Ginger is widely used for digestive disorders, including dyspepsia, colic, nausea, vomiting, gastritis and diarrhea (1).
It’s such a staple in natural remedies that it can do anything from curing a migraine to dissolving kidney stones and improving diabetes.
You can purchase organic ginger root in fresh, powdered, pickled or minced form.
Anticancer Properties of Ginger
Ginger contains gingerol, shogaol, zerumbone and paradols, which are the valuable compounds that can prevent and treat various cancers.

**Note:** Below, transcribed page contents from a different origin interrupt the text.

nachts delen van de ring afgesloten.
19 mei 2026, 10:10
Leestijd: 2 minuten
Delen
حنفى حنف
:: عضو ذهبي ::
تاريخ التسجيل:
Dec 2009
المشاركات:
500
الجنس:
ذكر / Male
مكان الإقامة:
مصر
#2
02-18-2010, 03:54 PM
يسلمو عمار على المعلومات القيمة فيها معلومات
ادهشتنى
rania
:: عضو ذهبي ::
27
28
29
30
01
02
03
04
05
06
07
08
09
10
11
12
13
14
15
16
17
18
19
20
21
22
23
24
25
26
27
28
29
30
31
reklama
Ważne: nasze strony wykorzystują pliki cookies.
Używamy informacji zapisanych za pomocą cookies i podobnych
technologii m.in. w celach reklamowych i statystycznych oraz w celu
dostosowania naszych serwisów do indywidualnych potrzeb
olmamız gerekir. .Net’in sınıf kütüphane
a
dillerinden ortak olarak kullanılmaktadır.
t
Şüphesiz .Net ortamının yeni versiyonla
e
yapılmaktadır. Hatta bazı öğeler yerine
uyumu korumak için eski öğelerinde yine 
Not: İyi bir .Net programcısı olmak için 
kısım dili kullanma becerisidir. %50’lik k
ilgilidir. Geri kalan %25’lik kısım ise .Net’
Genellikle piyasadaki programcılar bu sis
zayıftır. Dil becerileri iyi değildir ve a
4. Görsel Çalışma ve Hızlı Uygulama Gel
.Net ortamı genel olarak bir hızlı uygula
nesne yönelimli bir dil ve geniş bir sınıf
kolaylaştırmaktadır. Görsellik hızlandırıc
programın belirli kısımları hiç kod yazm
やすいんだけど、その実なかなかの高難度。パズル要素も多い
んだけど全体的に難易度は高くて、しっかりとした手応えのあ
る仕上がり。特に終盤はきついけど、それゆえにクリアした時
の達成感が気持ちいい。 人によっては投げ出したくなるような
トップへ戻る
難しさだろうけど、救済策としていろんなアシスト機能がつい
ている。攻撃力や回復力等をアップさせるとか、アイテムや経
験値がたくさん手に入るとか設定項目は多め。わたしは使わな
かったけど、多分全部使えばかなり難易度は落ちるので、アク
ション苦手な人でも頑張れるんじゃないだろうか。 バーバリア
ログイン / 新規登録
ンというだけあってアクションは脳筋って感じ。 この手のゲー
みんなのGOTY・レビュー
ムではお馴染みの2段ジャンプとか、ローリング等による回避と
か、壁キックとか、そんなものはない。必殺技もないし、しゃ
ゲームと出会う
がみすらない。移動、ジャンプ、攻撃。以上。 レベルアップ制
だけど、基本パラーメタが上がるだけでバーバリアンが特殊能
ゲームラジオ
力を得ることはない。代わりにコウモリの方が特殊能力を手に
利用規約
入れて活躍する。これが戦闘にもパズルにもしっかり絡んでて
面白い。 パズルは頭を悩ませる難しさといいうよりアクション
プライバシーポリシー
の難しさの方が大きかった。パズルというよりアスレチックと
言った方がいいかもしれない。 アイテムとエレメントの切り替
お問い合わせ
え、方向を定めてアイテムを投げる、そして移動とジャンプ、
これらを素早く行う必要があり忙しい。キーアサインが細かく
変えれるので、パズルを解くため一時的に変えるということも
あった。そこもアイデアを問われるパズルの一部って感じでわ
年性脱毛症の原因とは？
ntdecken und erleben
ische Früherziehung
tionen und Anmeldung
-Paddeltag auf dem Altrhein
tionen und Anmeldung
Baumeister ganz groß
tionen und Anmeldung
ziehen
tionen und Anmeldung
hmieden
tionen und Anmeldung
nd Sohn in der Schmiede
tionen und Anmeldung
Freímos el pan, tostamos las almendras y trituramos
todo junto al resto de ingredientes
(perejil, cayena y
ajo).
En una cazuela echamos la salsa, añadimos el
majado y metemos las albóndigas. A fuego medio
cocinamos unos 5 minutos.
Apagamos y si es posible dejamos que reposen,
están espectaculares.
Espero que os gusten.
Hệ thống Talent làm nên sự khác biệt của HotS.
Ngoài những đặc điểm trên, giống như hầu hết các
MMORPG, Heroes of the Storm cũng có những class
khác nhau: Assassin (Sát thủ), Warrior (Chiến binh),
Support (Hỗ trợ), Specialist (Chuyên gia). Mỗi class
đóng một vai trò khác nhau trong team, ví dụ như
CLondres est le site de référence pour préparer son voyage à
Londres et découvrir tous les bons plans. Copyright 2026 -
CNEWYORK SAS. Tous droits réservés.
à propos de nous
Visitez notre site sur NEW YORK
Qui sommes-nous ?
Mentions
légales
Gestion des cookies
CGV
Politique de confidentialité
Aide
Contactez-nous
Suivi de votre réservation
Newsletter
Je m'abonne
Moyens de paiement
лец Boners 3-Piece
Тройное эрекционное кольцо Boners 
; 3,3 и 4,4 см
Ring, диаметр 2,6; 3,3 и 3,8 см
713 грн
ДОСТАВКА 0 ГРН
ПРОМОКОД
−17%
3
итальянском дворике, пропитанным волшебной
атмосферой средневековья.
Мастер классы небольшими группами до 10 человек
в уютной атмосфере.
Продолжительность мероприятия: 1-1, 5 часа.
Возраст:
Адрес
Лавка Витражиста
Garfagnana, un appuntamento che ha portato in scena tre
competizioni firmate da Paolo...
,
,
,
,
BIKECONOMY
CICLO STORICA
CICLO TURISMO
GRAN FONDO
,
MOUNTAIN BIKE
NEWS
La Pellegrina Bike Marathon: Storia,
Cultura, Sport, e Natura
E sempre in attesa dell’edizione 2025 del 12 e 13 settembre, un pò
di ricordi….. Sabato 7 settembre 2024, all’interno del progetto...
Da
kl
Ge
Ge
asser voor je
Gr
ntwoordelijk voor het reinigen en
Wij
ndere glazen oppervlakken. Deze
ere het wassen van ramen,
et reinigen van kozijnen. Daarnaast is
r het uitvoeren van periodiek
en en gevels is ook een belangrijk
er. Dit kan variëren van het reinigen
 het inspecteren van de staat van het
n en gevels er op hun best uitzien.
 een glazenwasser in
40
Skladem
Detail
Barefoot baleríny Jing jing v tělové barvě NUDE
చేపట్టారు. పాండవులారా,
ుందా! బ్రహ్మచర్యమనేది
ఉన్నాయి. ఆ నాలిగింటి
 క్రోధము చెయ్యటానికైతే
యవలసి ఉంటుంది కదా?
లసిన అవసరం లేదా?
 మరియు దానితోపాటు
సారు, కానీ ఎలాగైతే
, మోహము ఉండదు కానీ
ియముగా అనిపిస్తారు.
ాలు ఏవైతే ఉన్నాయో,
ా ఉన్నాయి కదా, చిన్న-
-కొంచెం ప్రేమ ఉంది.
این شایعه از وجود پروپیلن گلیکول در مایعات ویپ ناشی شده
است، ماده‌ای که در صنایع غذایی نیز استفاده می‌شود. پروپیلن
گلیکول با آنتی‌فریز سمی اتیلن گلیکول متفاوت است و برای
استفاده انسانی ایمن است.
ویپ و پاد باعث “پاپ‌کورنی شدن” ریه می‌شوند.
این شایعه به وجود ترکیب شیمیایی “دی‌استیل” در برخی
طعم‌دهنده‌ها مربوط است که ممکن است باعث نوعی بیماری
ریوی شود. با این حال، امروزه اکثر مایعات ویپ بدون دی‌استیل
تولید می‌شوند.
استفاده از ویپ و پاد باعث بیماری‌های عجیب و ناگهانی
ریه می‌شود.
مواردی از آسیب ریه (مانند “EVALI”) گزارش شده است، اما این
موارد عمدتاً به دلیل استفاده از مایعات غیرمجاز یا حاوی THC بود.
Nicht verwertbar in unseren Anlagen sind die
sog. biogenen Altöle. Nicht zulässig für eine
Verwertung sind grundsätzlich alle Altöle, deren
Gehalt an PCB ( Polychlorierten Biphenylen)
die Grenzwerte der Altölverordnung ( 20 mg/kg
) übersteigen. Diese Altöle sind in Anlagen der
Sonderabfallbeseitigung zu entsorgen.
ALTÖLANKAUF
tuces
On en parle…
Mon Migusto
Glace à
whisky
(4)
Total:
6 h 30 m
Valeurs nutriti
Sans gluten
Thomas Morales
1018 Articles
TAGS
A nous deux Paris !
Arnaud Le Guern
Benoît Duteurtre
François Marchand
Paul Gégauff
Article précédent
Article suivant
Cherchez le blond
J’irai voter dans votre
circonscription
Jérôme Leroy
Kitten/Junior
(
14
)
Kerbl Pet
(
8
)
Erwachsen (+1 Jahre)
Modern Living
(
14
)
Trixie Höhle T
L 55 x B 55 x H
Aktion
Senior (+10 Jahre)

They do so by preventing angiogenesis (the spread of cancer through development of new blood vessels) and metastasis (the spread of cancer to other organs).
They also induce apoptosis (natural cell death), and prevent cell division (2).
A University Of Minnesota study concluded that “ginger compounds may be effective chemopreventive and/or chemotherapeutic agents for carcinomas.” via ScienceDaily
Ginger and Prostate Cancer
According to the British Journal of Nutrition, one in six men will be affected by prostate cancer in his lifetime (1). It is estimated that in the USA, one new case occurs every 2-4 minutes.
Ginger has anti-inflammatory, antioxidant and antiproliferative activities, indicating its promising role as a chemopreventive agent.
100g of the spice a day has been proven to prevent the growth of cancerous cells and induces death for a large spectrum of prostate cancer varieties.
Ginger and Breast Cancer
According to the International Journal of Preventive Medicine, ginger and its bioactive molecules are effective in controlling the extent of colorectal, gastric, ovarian, liver, skin, breast, and prostate cancers (2).
It is also non-toxic, meaning that it can target cancerous cells without harming healthy cells.
Ginger and Ovarian Cancer
Ginger inhibits growth and spread (proliferation and angiogenesis) of ovarian cancer cells (3). It may also suppress pro-inflammatory cytokine (4).
Hence, studies suggest that the use of dietary agents such as this root may have potential in the treatment and prevention of ovarian cancer (5).
How To Use Cancer As A Medecine
You can also purchase ginger root extracts if you don’t like the taste of the spice. Just make sure to talk to your doctor dietitian or naturopath before consuming large amounts of this root because it can interact with medication and interfere with normal blood clot formation (6).